The caller learns the outcome through GetTask polling or push notifications. The task includes the final status and any artifacts or messages produced during the approval flow.


Writing an Approval Agent

Any agent can request human approval by returning input_required instead of completed. The key is deciding when to pause and what to show the human.

Bash example

A simple script that reads the task, performs analysis, and requests approval before proceeding.

agents/reviewer.sh
#!/bin/bash
# Read the task from stdin
INPUT=$(cat)
TASK_TEXT=$(echo "$INPUT" | jq -r '.message.parts[0].text')

# Do some analysis...
RESULT="Found 3 breaking API changes affecting 12 consumers."

# Request human approval
cat <<EOF
{
  "state": "input_required",
  "text": "$RESULT\n\nShould I proceed with the migration?"
}
EOF

Claude-powered example

Use Claude Code as your agent runtime. The prompt instructs it to conditionally return input_required for dangerous operations and completed for safe ones.
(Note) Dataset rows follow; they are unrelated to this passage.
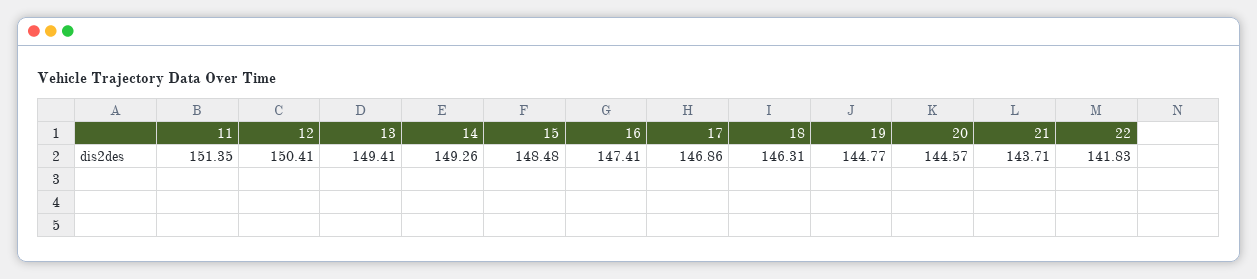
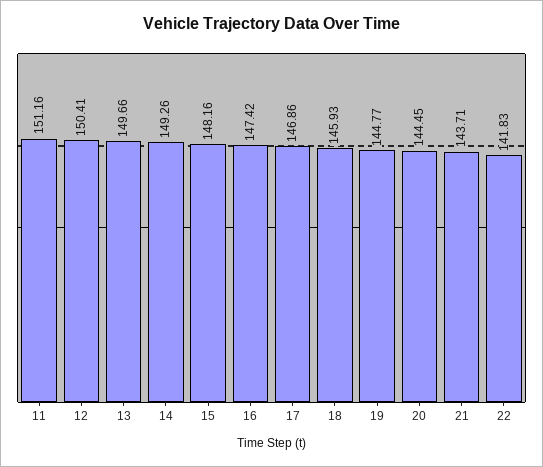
  {
-   "11": 151.35,
+   "11": 151.16,
    "12": 150.41,
-   "13": 149.41,
+   "13": 149.66,
    "14": 149.26,
-   "15": 148.48,
+   "15": 148.16,
-   "16": 147.41,
+   "16": 147.42,
    "17": 146.86,
-   "18": 146.31,
+   "18": 145.93,
    "19": 144.77,
-   "20": 144.57,
+   "20": 144.45,
    "21": 143.71,
    "22": 141.83
  }

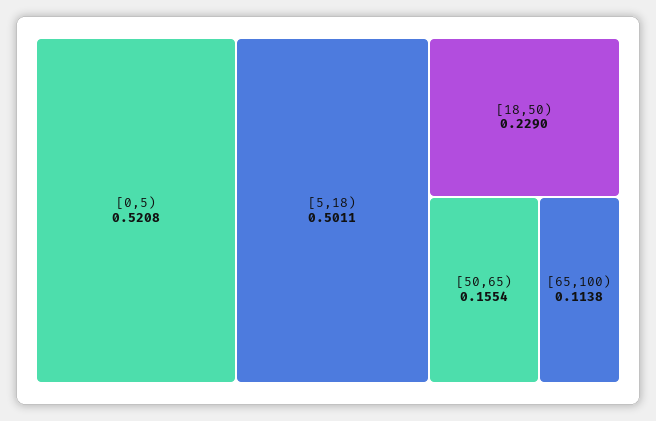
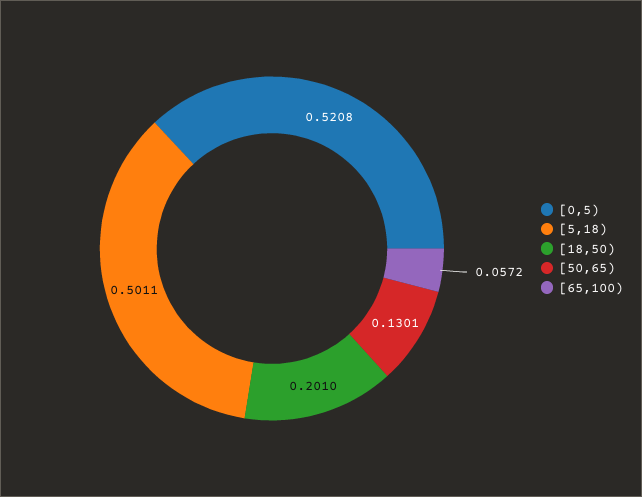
  {
    "[0,5)": 0.5208,
    "[5,18)": 0.5011,
-   "[18,50)": 0.229,
+   "[18,50)": 0.201,
-   "[50,65)": 0.1554,
+   "[50,65)": 0.1301,
-   "[65,100)": 0.1138
+   "[65,100)": 0.0572
  }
claude -p "Analyze this request. If it involves breaking changes or destructive operations, respond with JSON: {\"state\": \"input_required\", \"text\": \"your explanation\"}. Otherwise respond with JSON: {\"state\": \"completed\", \"text\": \"your analysis\"}." --input-stdin

What the Human Sees

When a task enters input_required, the desktop app shows the operator everything they need to make a decision:

  • Message history - the full conversation rendered as chat bubbles, including the original request and the agent's analysis
  • Artifacts - any files, diffs, or structured data the agent produced, rendered inline
  • Response form - three action buttons (Approve, Send Response, Reject) with an optional text field for adding context

Multi-Turn Conversations

When the operator chooses Send Response, the agent is re-invoked with the same contextId. The new message from the human is appended to the conversation, and the agent receives the full context on stdin.

The agent can return input_required again if it needs further clarification. This creates a back-and-forth conversation between the agent and the human, with each turn adding to the shared context. The cycle continues until the agent returns completed, failed, or the human chooses to reject.